United States Radium Corporation HQ

30 Church Street, New York

1925


Arthur Roeder was having a very bad day. Ever since the Carlough girl had brought her lawsuit, every day seemed to be a bad day. The publicity had been horrendous – his company’s name dragged through the mud, as this little upstart charged that the firm had made her ‘totally incapacitated for work’ and had ‘seriously injured’ her. The coverage was affecting business; there were now only a few dial-painters left.

Roeder didn’t necessarily know it, but the scandal had also impacted on the dial-painting studio his firm had helped set up at the Waterbury Clock Company; following local news reports of the Carlough case, the watch firm had banned lip-pointing.

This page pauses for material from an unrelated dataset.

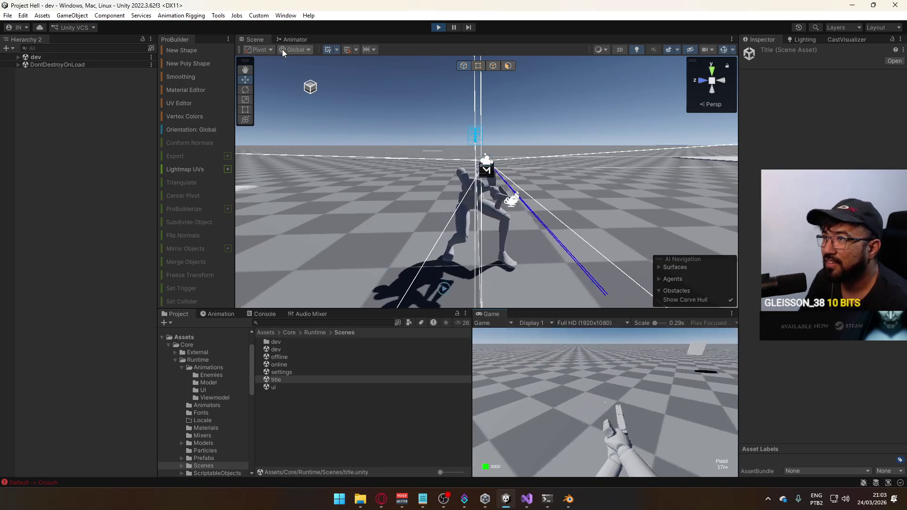
{"action": "left_click", "coordinate": [288, 37]}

In fact, there might have been another reason for that, though the clock company would never admit it. In February 1925, a dial-painter there by the name of Frances Splettstocher had died, just a few weeks after falling ill in agonising pain; she’d had a jaw necrosis that had bored a hole right through to her cheek. Her death was not formally linked to her job, but some of her colleagues made the connection. One Waterbury girl said she ‘became frightened when Frances died and would not work in the dial-painting department again for any money’.

Frances’s father also worked for the firm. Though he was ‘sure’ that Frances’s job had killed her, he ‘did not dare make any kick about it’ for fear of being sacked.

Oh, for such obedient employees.

Roeder was fighting the Carlough case via the highly skilled (and highly expensive) USRC company lawyers. They’d immediately filed a motion to strike out the girl’s complaint, arguing that the case should be presented to the Workmen’s Compensation Bureau, where it would fail as the girl wasn’t suffering from one of the nine compensable diseases. So far, however, their legal manoeuvring wasn’t working – the judge had directed that a jury should decide the case.